I put the Fortran interface in a module which I include in the main business code:

module interface

   use, intrinsic :: iso_c_binding

   implicit none

      function init_rng(n_threads, seed) result(res) bind(c)
         integer(c_int), value :: seed
         integer(c_int), value :: n_threads
         type(c_ptr) :: res
      end function init_rng

      function runif_par(rng, i_thread) result(sample) bind(c)
         type(c_ptr), value :: rng
         integer(c_int), value :: i_thread
         real(c_double) :: sample
      end function runif_par

Now the main loop does something like this:

      n_threads = init_omp() ! Some setup to determine number of threads to use.
      rng = init_rng(n_threads, 42)  ! Second argument is seed.

      !$omp parallel do num_threads(n_threads) private(array) schedule(dynamic, 25)
      do i_sim = 1, n_config
         i_thread = omp_get_thread_num()
         array = 0
         call internal_subroutine(array)
     end do

Here internal_subroutine does some the heavy lifting involving calculations which call the RNG functions. I’ve also written a test routine which simply generates uniform samples on each thread and checks whether there are any duplicates (i.e. whether the random number generation works well).

Now, what I’ve found since posting the original question is that the RNG works if I add an additional step which manually updates the internal state. To be precise, the state variable in runif_par is updated inside the C++ library code by calling next each time a draw is made. If I manually add a call to next inside the wrapper, then it works without problem.
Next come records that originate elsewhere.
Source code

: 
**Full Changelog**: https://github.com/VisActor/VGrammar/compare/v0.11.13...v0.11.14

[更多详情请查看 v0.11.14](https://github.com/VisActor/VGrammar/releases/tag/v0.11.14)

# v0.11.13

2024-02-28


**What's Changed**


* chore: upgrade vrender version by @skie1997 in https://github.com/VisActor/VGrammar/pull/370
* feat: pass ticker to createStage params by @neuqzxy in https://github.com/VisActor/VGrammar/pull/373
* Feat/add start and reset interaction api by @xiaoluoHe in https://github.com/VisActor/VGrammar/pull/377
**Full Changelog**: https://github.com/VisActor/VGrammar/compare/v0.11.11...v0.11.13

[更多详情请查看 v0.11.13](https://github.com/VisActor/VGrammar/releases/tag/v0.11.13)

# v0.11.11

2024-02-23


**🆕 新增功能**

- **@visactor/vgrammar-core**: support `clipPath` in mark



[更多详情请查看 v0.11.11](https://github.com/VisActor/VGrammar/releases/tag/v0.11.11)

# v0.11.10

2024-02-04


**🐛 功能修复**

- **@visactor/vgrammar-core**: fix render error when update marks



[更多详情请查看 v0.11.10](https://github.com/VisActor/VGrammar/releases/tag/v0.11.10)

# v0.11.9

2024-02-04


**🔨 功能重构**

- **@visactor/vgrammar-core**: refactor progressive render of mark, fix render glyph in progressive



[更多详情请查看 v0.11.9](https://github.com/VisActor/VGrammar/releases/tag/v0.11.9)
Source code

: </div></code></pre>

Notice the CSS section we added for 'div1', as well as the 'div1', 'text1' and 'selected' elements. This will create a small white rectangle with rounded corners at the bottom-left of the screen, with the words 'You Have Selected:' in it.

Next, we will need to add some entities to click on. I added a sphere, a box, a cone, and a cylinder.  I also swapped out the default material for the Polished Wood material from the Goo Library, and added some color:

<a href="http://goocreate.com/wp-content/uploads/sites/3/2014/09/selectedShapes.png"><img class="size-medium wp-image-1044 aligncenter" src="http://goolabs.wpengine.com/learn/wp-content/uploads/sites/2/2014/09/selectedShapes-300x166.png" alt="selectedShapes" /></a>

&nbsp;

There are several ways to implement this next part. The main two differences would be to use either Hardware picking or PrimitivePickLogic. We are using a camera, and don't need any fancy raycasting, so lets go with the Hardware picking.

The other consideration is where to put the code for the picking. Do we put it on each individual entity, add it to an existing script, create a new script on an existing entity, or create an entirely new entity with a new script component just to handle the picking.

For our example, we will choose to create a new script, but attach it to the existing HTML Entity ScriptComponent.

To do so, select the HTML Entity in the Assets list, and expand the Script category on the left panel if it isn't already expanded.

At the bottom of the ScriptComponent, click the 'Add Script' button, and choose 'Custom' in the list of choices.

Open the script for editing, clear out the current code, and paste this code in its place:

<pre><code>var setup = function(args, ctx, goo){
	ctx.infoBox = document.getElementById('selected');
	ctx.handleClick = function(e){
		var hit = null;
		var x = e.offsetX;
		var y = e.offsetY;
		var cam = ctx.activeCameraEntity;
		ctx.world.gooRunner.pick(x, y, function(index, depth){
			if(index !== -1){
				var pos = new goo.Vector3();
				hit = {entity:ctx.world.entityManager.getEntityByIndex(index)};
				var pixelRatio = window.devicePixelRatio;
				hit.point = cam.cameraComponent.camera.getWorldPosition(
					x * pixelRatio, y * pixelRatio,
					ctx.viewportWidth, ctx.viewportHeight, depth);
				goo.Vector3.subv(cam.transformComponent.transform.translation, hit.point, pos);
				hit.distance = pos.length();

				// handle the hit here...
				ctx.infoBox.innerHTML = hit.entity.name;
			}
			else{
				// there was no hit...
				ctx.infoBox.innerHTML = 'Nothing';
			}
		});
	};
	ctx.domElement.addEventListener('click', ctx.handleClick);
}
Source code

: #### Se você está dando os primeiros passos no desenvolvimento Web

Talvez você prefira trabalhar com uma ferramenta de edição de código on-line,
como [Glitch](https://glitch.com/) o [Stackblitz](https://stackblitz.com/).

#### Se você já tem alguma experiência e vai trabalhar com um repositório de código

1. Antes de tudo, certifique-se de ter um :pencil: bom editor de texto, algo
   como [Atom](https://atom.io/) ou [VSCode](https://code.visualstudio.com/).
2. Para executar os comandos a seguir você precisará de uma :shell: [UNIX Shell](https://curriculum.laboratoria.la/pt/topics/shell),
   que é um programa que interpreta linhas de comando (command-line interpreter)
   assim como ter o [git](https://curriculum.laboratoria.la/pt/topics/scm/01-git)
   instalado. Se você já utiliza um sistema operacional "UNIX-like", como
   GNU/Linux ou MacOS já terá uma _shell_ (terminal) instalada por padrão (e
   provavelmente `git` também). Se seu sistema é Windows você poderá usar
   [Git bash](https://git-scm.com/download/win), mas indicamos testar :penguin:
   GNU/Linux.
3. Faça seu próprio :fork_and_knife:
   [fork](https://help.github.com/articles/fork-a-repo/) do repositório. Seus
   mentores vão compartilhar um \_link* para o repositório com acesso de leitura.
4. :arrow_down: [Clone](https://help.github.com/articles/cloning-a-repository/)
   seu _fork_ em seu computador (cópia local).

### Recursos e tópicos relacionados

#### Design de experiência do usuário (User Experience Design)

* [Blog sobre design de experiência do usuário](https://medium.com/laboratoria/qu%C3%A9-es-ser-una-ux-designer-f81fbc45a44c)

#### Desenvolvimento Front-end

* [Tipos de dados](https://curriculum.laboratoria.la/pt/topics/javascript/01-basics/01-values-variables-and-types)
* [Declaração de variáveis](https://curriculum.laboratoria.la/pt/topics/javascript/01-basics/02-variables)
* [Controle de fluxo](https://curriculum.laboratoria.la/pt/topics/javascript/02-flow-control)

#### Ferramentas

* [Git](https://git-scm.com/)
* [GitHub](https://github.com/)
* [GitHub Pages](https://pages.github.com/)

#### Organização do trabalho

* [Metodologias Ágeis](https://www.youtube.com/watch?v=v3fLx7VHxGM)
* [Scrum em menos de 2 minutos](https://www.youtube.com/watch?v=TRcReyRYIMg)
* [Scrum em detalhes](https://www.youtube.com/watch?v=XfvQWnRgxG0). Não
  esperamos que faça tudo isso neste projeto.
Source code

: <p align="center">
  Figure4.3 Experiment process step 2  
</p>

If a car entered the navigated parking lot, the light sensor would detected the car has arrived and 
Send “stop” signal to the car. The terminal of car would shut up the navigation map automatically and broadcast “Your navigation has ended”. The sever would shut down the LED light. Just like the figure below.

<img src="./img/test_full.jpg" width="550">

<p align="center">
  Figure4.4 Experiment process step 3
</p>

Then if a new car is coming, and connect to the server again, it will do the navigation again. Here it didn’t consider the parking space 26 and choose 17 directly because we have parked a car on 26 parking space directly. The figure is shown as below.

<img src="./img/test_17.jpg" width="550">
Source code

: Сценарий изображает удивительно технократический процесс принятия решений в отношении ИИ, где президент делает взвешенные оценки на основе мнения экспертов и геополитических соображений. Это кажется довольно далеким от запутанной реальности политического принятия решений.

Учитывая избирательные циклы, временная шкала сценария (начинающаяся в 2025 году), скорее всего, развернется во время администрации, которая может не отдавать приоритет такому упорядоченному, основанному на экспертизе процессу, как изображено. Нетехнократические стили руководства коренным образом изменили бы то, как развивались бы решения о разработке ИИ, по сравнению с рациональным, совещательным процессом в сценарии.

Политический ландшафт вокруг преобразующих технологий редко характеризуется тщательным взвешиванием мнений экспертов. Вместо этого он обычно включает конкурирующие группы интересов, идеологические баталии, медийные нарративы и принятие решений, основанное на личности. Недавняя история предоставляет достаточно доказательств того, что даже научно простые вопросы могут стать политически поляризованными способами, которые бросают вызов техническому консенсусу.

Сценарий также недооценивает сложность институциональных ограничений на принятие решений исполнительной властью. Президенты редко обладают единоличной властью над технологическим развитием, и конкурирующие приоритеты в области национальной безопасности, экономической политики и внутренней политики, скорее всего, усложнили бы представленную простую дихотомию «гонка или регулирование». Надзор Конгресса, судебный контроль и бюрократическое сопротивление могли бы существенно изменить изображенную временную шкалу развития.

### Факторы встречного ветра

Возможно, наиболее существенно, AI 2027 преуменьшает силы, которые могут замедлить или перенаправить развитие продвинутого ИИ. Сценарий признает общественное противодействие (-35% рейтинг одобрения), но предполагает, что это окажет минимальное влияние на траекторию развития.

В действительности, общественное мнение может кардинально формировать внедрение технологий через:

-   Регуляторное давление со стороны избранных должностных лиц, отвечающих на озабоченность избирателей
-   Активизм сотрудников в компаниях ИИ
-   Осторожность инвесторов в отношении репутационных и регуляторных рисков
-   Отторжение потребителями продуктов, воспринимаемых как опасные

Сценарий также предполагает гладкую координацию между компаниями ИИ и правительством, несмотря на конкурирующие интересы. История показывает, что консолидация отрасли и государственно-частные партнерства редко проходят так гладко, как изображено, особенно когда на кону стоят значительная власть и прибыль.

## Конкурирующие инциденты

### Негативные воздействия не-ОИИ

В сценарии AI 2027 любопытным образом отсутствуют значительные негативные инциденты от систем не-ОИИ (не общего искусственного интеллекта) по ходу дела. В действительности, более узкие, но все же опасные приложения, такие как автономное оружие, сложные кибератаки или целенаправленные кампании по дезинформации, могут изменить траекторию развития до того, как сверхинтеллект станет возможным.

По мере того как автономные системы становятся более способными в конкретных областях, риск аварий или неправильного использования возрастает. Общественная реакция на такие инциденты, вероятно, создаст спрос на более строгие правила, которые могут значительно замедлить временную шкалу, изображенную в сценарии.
So it seems that there is some lag which causes the next call from the Fortran to access the state before it’s updated (which is very odd).

Something else which came up and might be related: if I initialise the array in the parallel OMP loop to 0 and print out its values after the call to internal_subroutine, then it sometimes happens that I get 0 (which should never happen since internal_subroutine raises an exception in that case). I’m beginning to think it’s illegal to dynamically allocate memory inside a parallel do, could this be the problem?

Unfortunately, I am not sure.

Could you try what happens if you replace array by a 2D array with the dimension (n, n_threads)
that is allocated outside of the loop and instead of accessing array(n), you access array(:, i_thread)
within the loop? I assume n is defined somewhere outside of the code shown here.

The following code was able to compile fine (and give plausible results) for both gfortran and ifort:

 program private_checker
  implicit none
  real, dimension(:), allocatable:: array
  integer:: counter
  !$omp parallel do private(array) schedule(dynamic)
  do counter=1,100
     call random_number(array)
     write(*,*) counter, sum(array)
  end do
end program private_checker

I know that you are do not use the default RNG, this was just for demonstration purposes.
I remember that the RNG included in early versions of gfortran was not thread-save (now it is). So maybe
it is useful to check again, whether there could be problems with parallelization like global variables.
According to your comment seems not be the case for C++, but maybe the mechanisms that prevent these problems do not work properly when mixing the languages (the last two sentences are only speculation).